What’s your name, where are you from and what do you do for a living?
My name is Nathaniel Ramos. I’m from Beacon and I’m going into the sixth grade at Rombout Middle School. I’m a tap dancer and I love doing theater. I’ve been singing since I could talk.

What’s something we should know about your role — either something Thornton Wilder refers to, or something you’ve come up with yourself?
The show Our Town is pretty deep. I play a Baseball Player who teases George right before his wedding. I help provide some comic relief at a really serious part in the show.

Nathaniel Ramos (Photo by Ashley Garrett)

Nathaniel Ramos (Photo by Ashley Garrett)

What has surprised you most about the workshop/rehearsal process?
The rehearsal process for this show is like nothing I’ve been a part of before. The director, John Christian Plummer, really wants us all to get to know each other. We did a lot of warm-ups and ice-breaking exercises. I have enjoyed meeting all the different cast members. It’s cool having a show called Our Town filled with regular people from our towns.
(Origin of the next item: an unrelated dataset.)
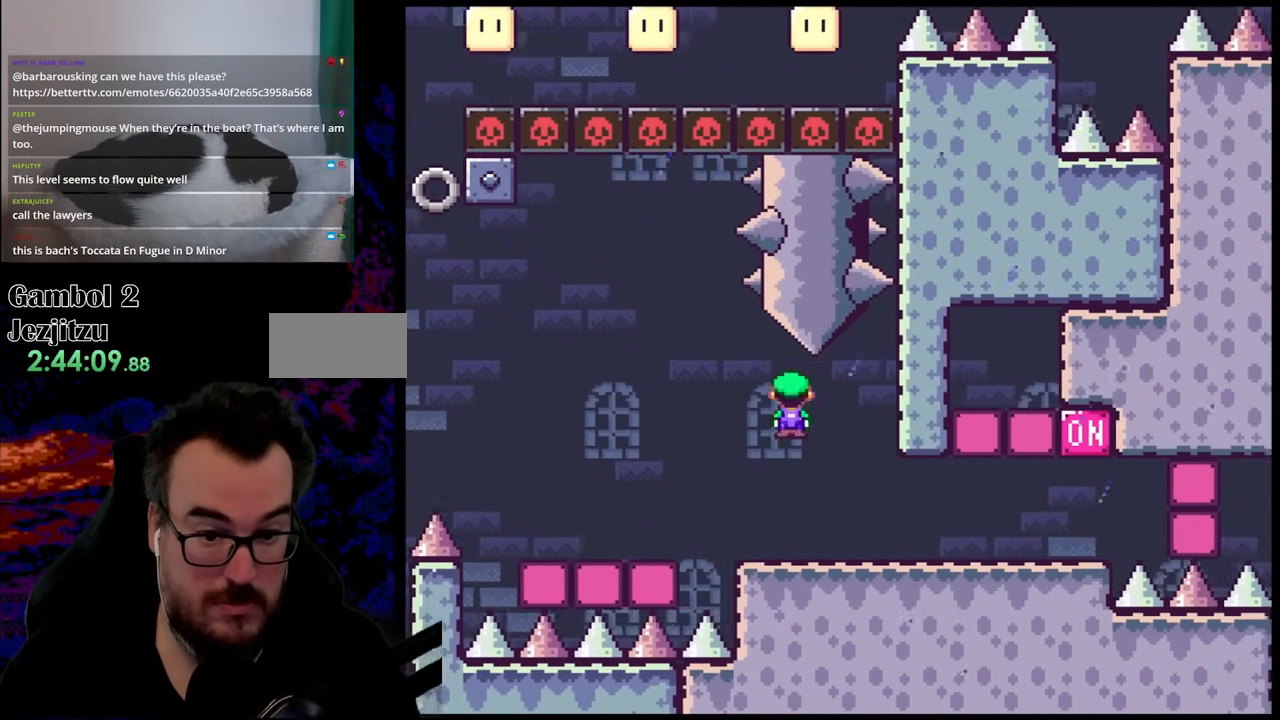
{"buttons": ["X", "DPAD_RIGHT"], "events": []}
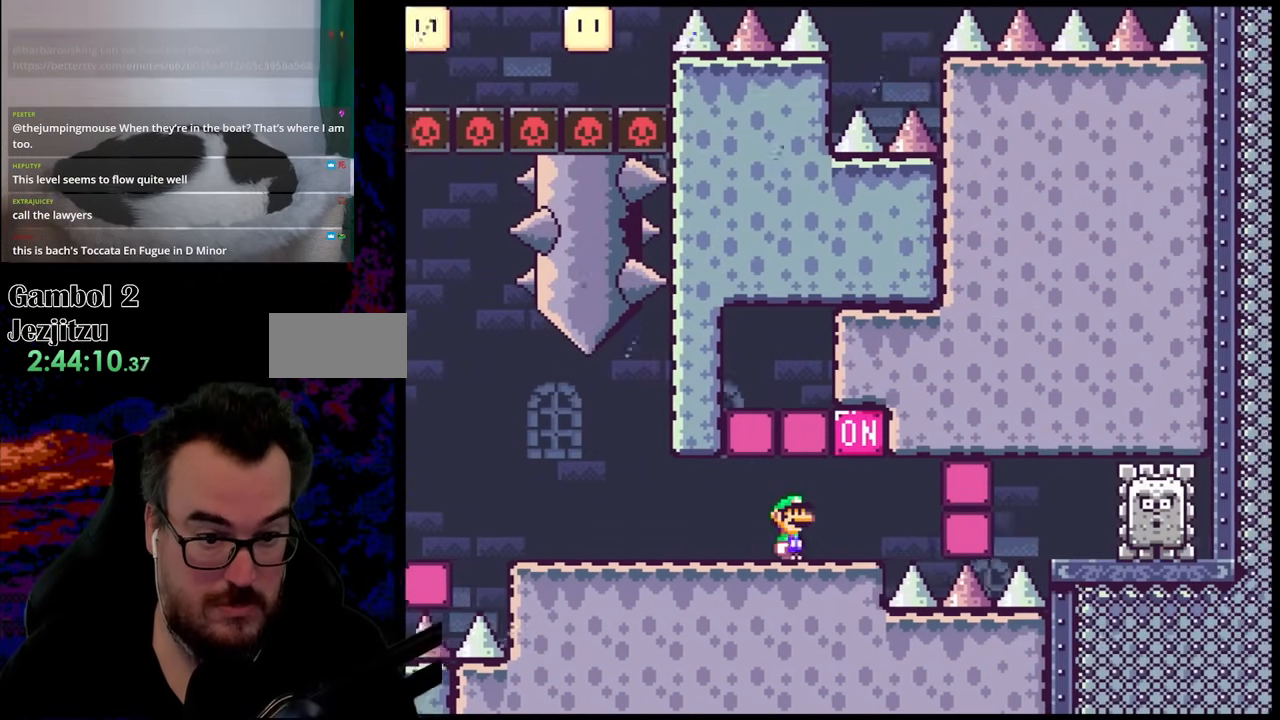
{"buttons": ["A", "X", "DPAD_LEFT"], "events": [[117, "A", "down"], [117, "DPAD_LEFT", "down"], [117, "DPAD_RIGHT", "up"], [267, "A", "up"], [483, "A", "down"]]}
In what way does Our Town resonate with you most?
Our Town
tells me that everyone should pay attention. We should try to enjoy and treasure every minute in our lives because it doesn’t last forever. Even though I’m really young, it reminds me to appreciate what I have and to not take what I have for granted.

Tim Harbolic

What is your name, where are you from and what do you do for a living?
My name is Tim Harbolic, I was born and raised in Buchanan. I work in Commercial Operations for A&E Television Networks where I build digital commercial traffic logs for the History Channel.

What is something we should know about your Role?
George is a typical teenage boy who faces some serious life decisions, decisions that we all eventually have to make. Preparing for this role has really caused me to sit and think about all of the times when I stopped whatever I was doing and thought “If I knew then, what know now.” Becoming George has helped me realize that life is about the experience. It is about living and most importantly that, in the end, you have to go with your gut instinct and never look back.

Tim Harbolic (Photo by Ashley Garrett)

Tim Harbolic (Photo by Ashley Garrett)

What has surprised you most about the workshop and rehearsal process?
This process has really been quite an experience. From walking around with shoes on our heads during rehearsals to the moments we were trying to jump rope while looking a stranger in the eye during the workshops, it is safe to say that I don’t really know how to explain the things that I am learning. The one thing I do know: it is making me feel a lot more comfortable with myself and strangers on a daily basis.

In what way does Our Town resonate with you the most?
Our Town
is truly a timeless piece. It is timeless because no matter the year, people will read this play and be able to relate. It is about love, life, time, community, change, life and death. The reason this play has touched me is because it explains the layers of walls that we surround ourselves with, in order to feel comfortable. It explains the big meaning of life in a much simpler fashion for all to relate.